Noah : (criant) Pourquoi tu n'étais jamais là pour moi ? Pourquoi tu n'étais pas là aujourd'hui ? J'avais besoin de toi et tu étais ivre morte, incapable de te lever ! Peut-être que si tu avais été plus présente, j'aurais pu être présent plus pour Ella!

Emily recule, blessée par mes mots. Elle prend une profonde inspiration, essayant de rester calme malgré l'effet de l'alcool.

Emily : (d'une voix tremblante) Noah, je fais de mon mieux. Je travaille dur pour subvenir à nos besoins. Ce n'est pas facile pour moi non plus.

Noah : (sarcastique, furieux) Travailler dur ? Toujours absente, toujours au boulot ou avec un verre à la main. Tu n'as jamais été là quand j'avais besoin de toi. Ella... Ella avait besoin de quelqu'un, et je n'ai rien vu. Parce que tu étais trop occupée à boire !

Ma mère, déstabilisée par mes accusations, serre le verre de whisky plus fort, ses jointures blanchissant.

Emily : (hurlant) Je fais ce que je peux, Noah ! Tu crois que c'est facile pour moi ? Tu crois que je n'ai pas de regrets ? Je suis ta mère, et je t'aime, mais je suis humaine aussi !

Je me lève, la rage brûlant dans mes yeux.

Noah : (hurlant) Aimer ? C'est ça aimer ? Regarde-toi ! Tu es toujours en train de boire ! Tu ne m'as jamais vraiment soutenu, et maintenant Ella est morte, et je n'ai même pas pu l'aider parce que je devais gérer tes conneries !

Emily, en larmes et incapable de répondre, se laisse tomber sur le canapé, sa tête entre les mains.

Emily : (sanglotant) Je suis désolée, Noah. Je suis tellement désolée. Je sais que j'ai échoué. Mais je t'aime, et je veux être là pour toi. S'il te plaît, laisse-moi t'aider maintenant.

Je respire lourdement, sentant la colère se dissiper, remplacée par une profonde tristesse. Je regarde ma mère, effondrée devant moi, et sens un mélange de pitié et de désespoir.

Noah : (murmurant) J'ai perdu ma meilleure amie, maman. Et je ne sais pas comment vivre avec ça. Je ne sais pas comment te pardonner non plus.

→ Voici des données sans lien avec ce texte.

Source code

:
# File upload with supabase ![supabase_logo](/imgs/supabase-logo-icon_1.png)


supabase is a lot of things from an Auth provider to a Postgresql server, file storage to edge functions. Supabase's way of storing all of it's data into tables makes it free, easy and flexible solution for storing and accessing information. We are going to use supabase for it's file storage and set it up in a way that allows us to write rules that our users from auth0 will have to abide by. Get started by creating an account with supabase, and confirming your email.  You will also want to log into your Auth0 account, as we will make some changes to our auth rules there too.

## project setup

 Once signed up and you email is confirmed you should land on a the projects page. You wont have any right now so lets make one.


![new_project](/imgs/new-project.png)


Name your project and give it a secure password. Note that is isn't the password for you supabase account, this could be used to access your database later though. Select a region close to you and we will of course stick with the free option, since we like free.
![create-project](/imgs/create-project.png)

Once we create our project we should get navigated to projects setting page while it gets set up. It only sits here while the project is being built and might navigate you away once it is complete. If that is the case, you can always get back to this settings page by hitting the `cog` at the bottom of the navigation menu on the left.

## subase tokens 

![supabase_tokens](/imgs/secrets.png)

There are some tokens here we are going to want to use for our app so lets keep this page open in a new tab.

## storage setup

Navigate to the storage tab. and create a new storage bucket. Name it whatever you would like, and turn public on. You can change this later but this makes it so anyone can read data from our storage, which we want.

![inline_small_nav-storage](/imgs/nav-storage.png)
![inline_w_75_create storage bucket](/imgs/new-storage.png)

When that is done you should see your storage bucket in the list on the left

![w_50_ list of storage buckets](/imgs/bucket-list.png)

Emily, toujours en larmes, tend la main vers moi.

Emily : (d'une voix brisée) Nous pouvons essayer de guérir ensemble, Noah. Je vais essayer de changer. Pour toi. Pour nous.

Je hoche la tête, les larmes coulant librement sur mes joues. Je me laisse finalement tomber dans les bras de ma mère, trouvant un peu de réconfort dans son étreinte, malgré la douleur de notre relation compliquée.